* BEREITGESTELLTE DATEN
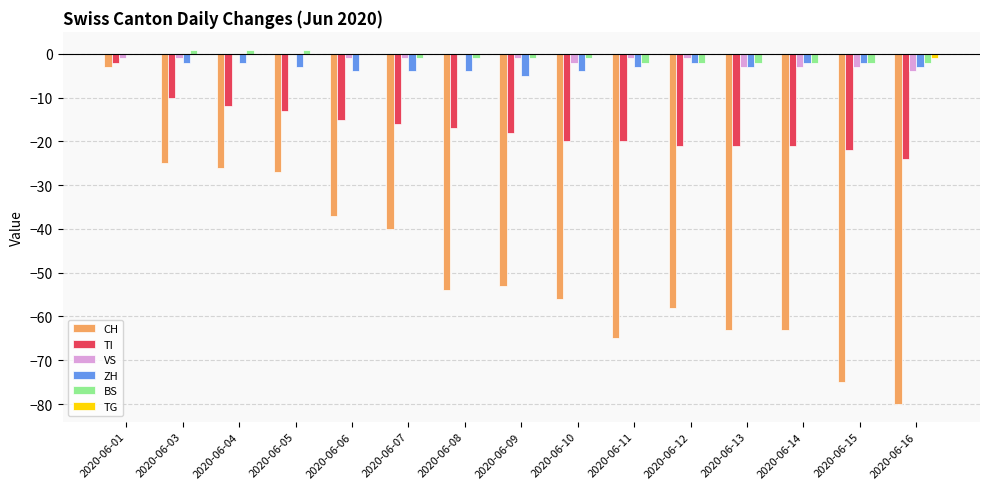

The ZH series shows -3 at 2020-06-01. True or false?

False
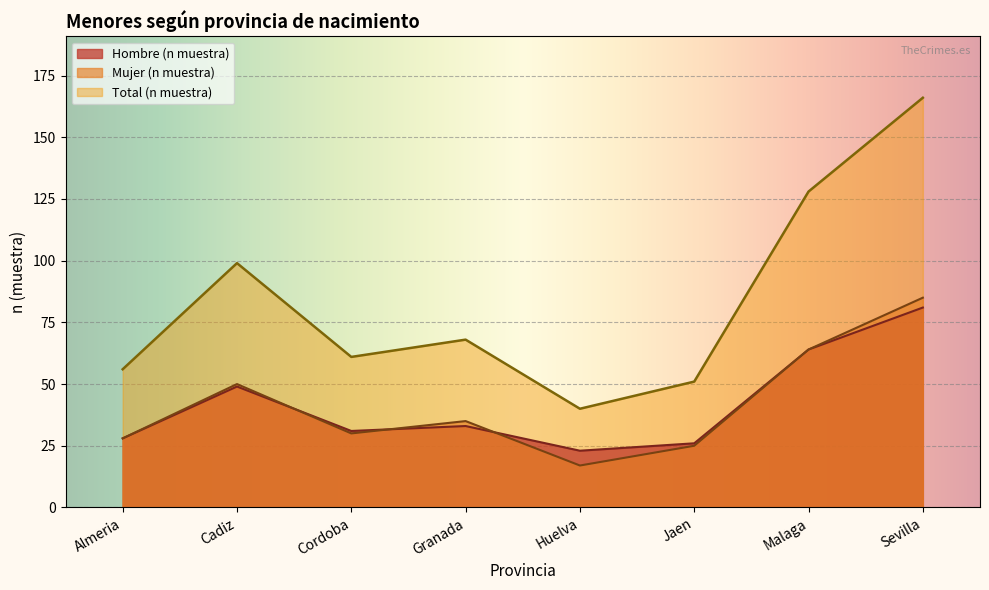

What position from the right is Malaga?

2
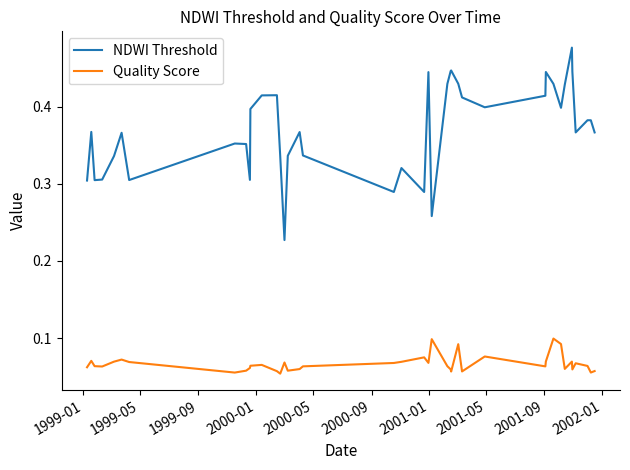

Which series has the largest total across all categories?

NDWI Threshold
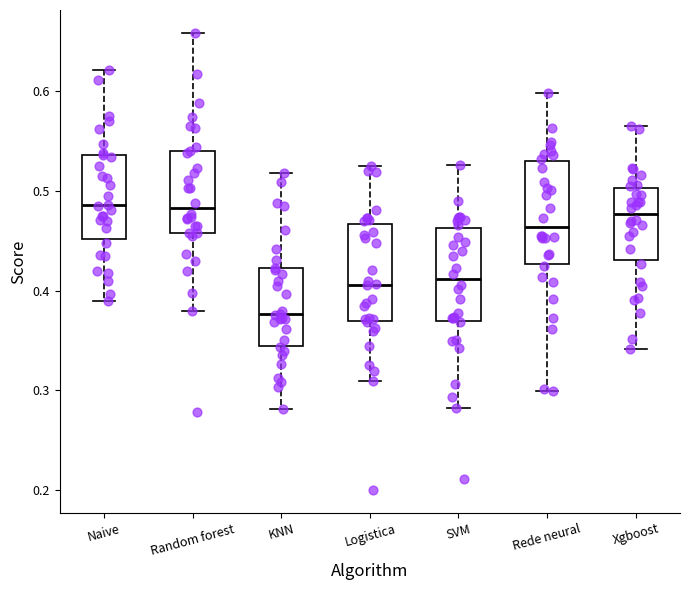

Reading left to right, transcribe this box plot: for each box, give where its median line is, the range the box spans, and where its two whiskers end, as read against the y-axis. The values are not printed on the chart, so give them approximately, as read against the axis.

Naive: median 0.49, box 0.45 to 0.54, whiskers 0.39 to 0.62
Random forest: median 0.48, box 0.46 to 0.54, whiskers 0.38 to 0.66
KNN: median 0.38, box 0.34 to 0.42, whiskers 0.28 to 0.52
Logistica: median 0.41, box 0.37 to 0.47, whiskers 0.31 to 0.52
SVM: median 0.41, box 0.37 to 0.46, whiskers 0.28 to 0.53
Rede neural: median 0.46, box 0.43 to 0.53, whiskers 0.30 to 0.60
Xgboost: median 0.48, box 0.43 to 0.50, whiskers 0.34 to 0.56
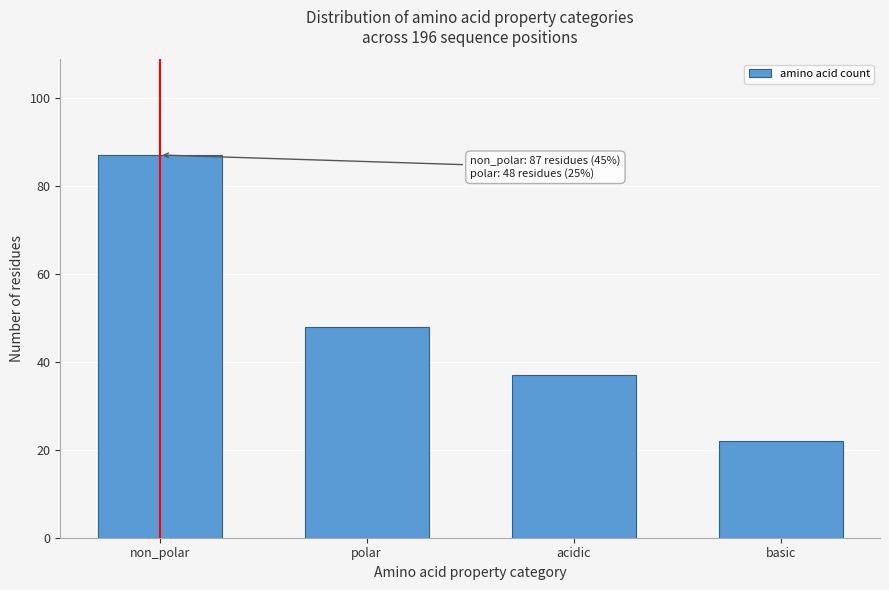

Reading left to right, extract all data points from this chart.

non_polar=87	polar=48	acidic=37	basic=22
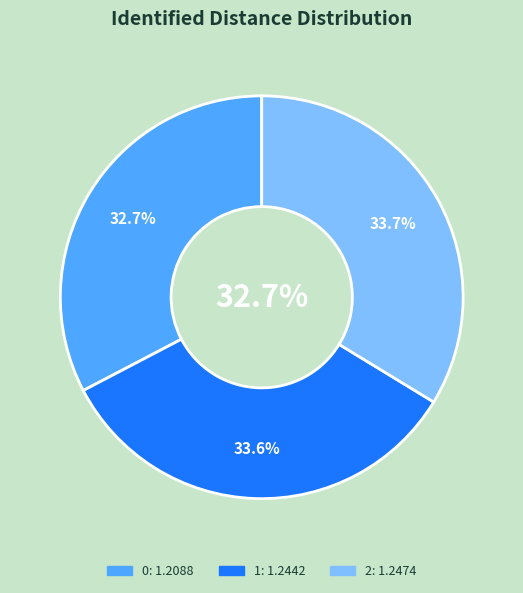

What is the ratio of the value at 1 to the value at 0?

1.0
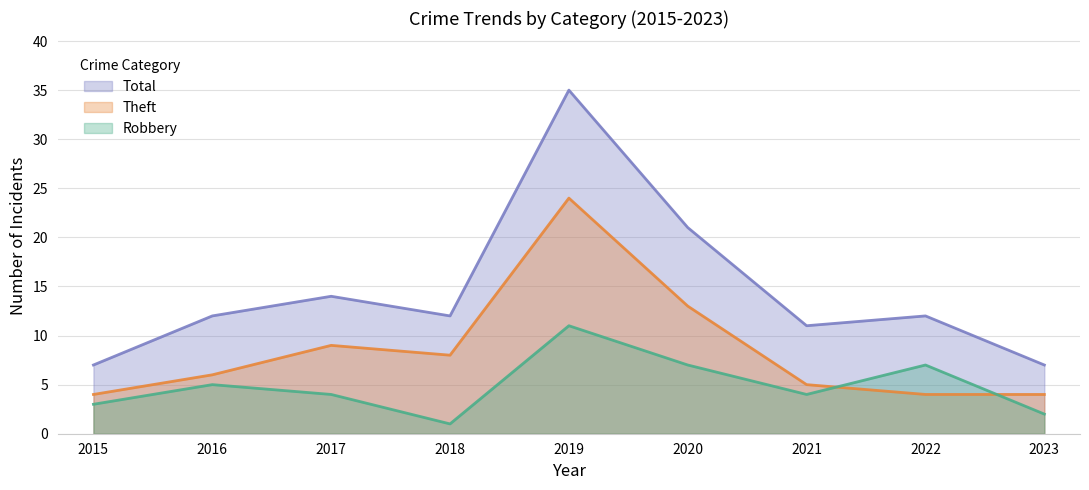

What is the smallest value displayed?

1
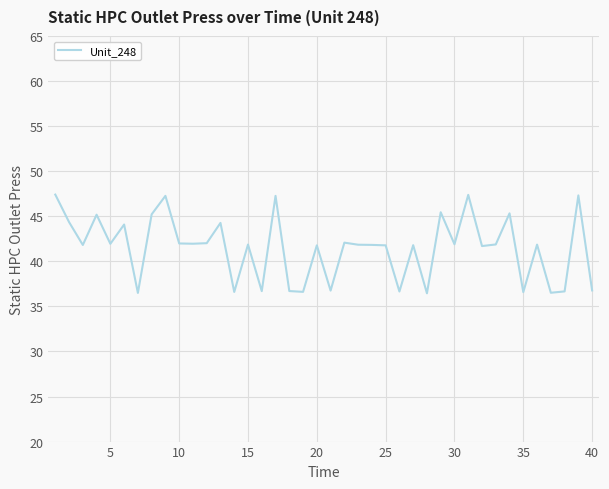

What is the greatest value displayed?

47.4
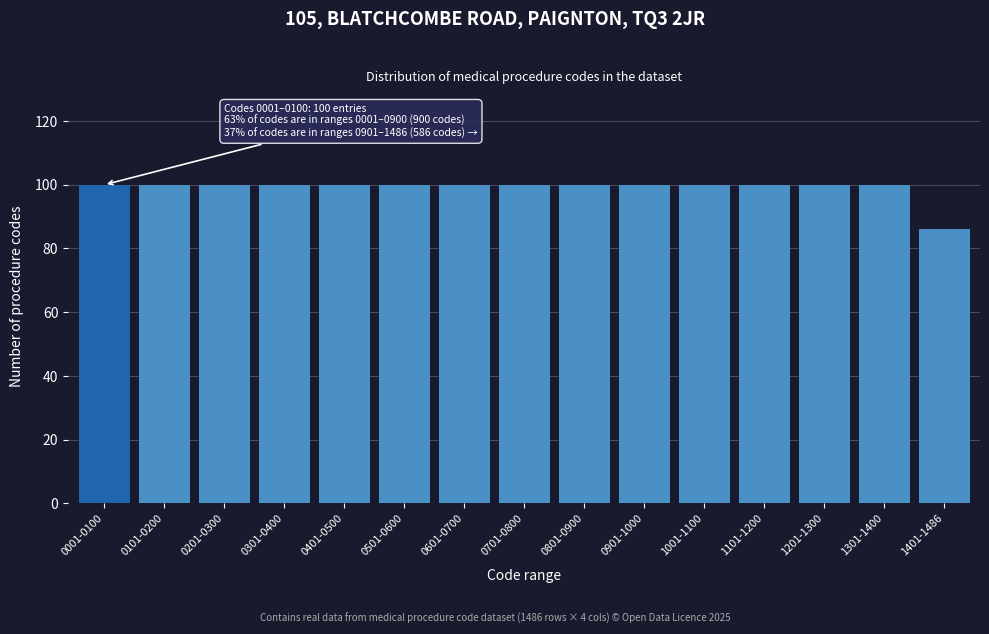

Reading left to right, what are all the values shown in this chart?

100	100	100	100	100	100	100	100	100	100	100	100	100	100	86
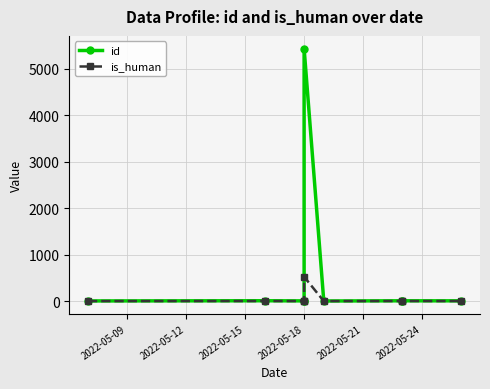

At how many categories does at least one series exceed 2857?

1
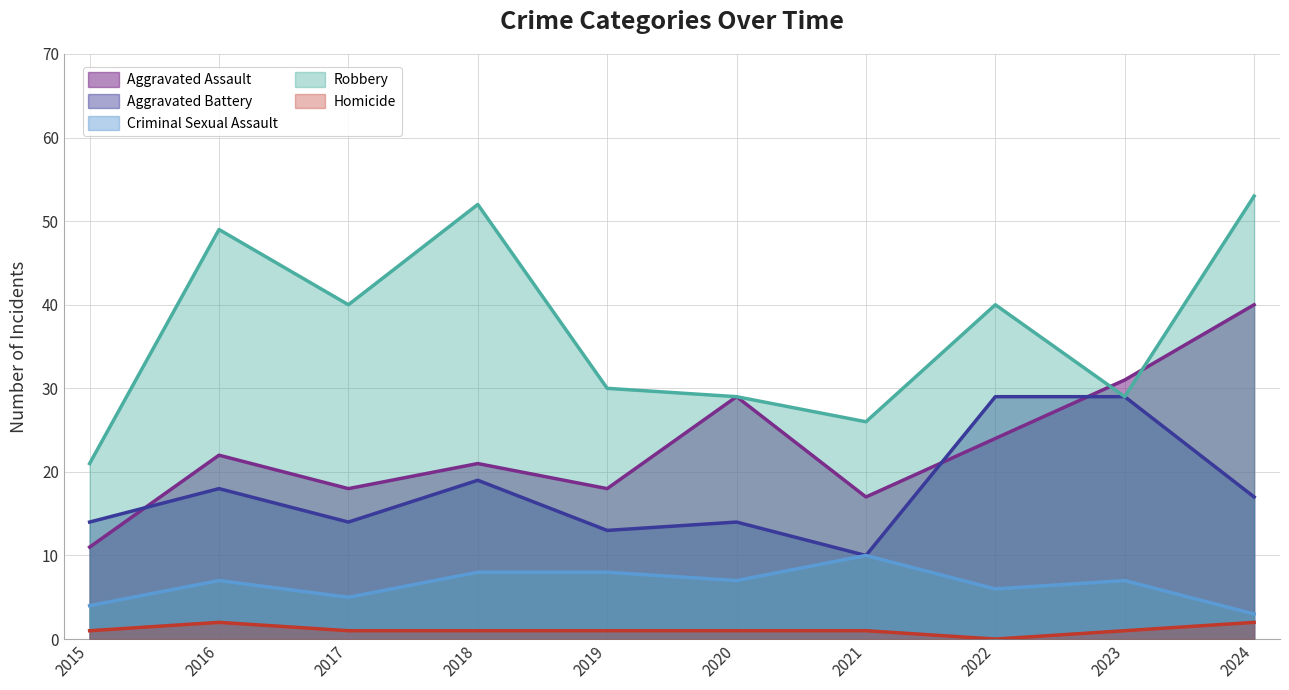

At which category does Homicide reach its first local peak?

2016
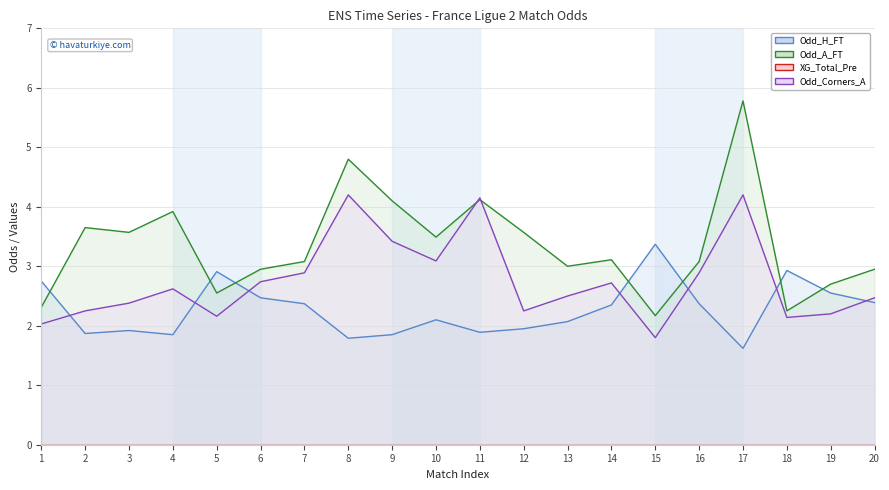

Which series changed the most between 2 and 10?

Odd_Corners_A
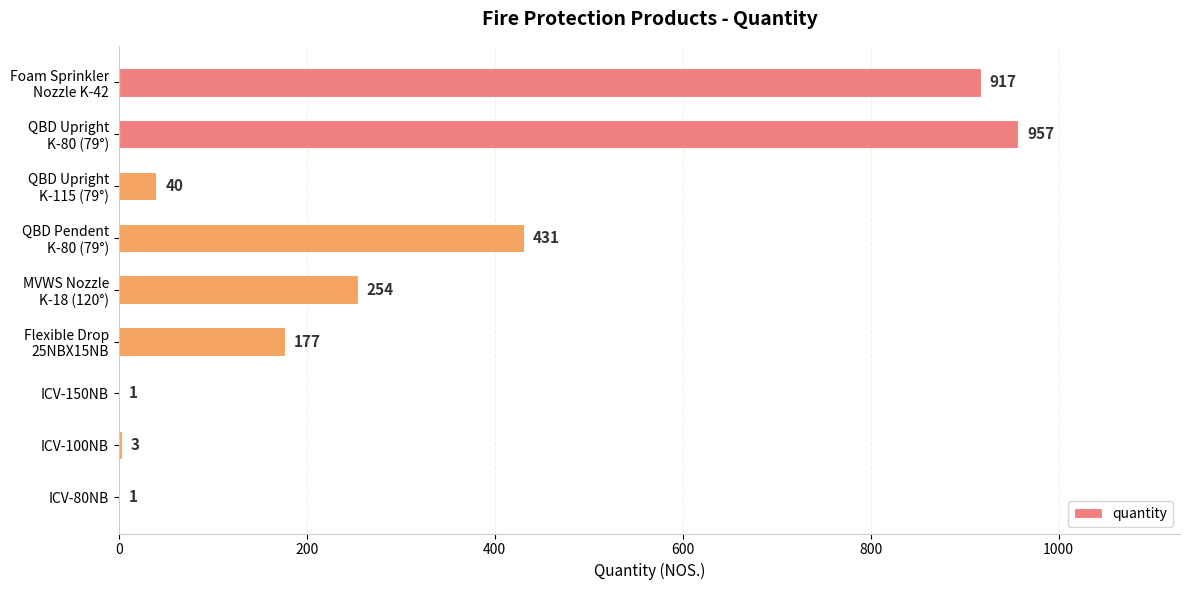

Is it true that the value at ICV-100NB is 3?

True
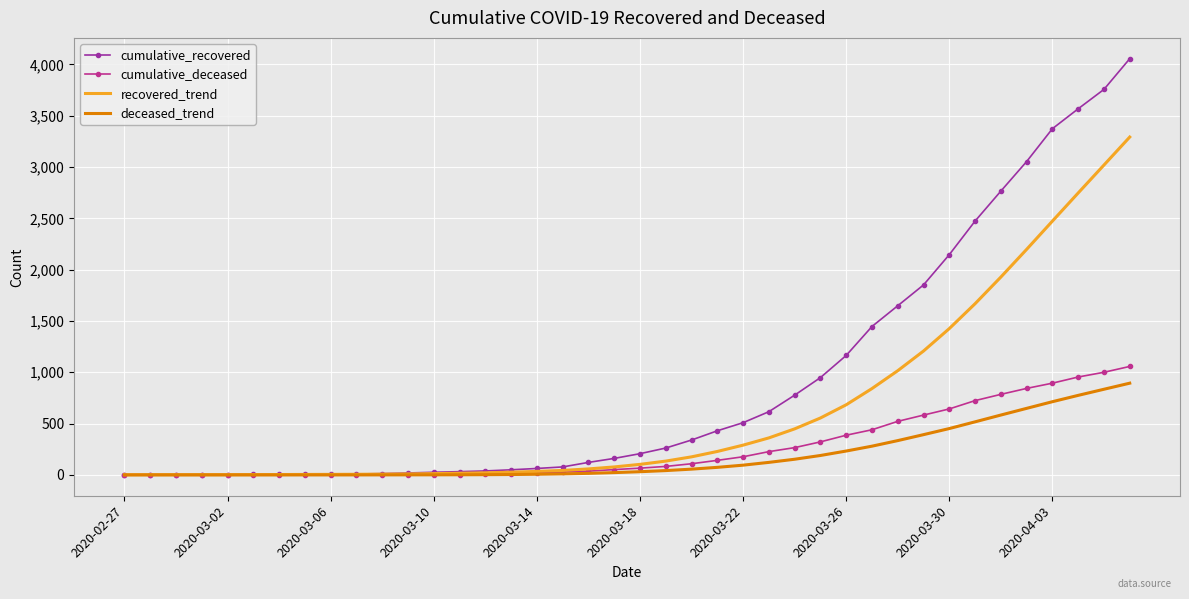

What is the maximum value shown in the chart?

4055.0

* AUFGABE
Gib sämtliche Zeilen oben wortgetreu wieder und lass dabei die Bildverweise weg.

* ANTWORT
The ZH series shows -3 at 2020-06-01. True or false?

False

What position from the right is Malaga?

2

Which series has the largest total across all categories?

NDWI Threshold

Reading left to right, transcribe this box plot: for each box, give where its median line is, the range the box spans, and where its two whiskers end, as read against the y-axis. The values are not printed on the chart, so give them approximately, as read against the axis.

Naive: median 0.49, box 0.45 to 0.54, whiskers 0.39 to 0.62
Random forest: median 0.48, box 0.46 to 0.54, whiskers 0.38 to 0.66
KNN: median 0.38, box 0.34 to 0.42, whiskers 0.28 to 0.52
Logistica: median 0.41, box 0.37 to 0.47, whiskers 0.31 to 0.52
SVM: median 0.41, box 0.37 to 0.46, whiskers 0.28 to 0.53
Rede neural: median 0.46, box 0.43 to 0.53, whiskers 0.30 to 0.60
Xgboost: median 0.48, box 0.43 to 0.50, whiskers 0.34 to 0.56

Reading left to right, extract all data points from this chart.

non_polar=87	polar=48	acidic=37	basic=22

What is the ratio of the value at 1 to the value at 0?

1.0

What is the smallest value displayed?

1

What is the greatest value displayed?

47.4

Reading left to right, what are all the values shown in this chart?

100	100	100	100	100	100	100	100	100	100	100	100	100	100	86

At how many categories does at least one series exceed 2857?

1

At which category does Homicide reach its first local peak?

2016

Which series changed the most between 2 and 10?

Odd_Corners_A

Is it true that the value at ICV-100NB is 3?

True

What is the maximum value shown in the chart?

4055.0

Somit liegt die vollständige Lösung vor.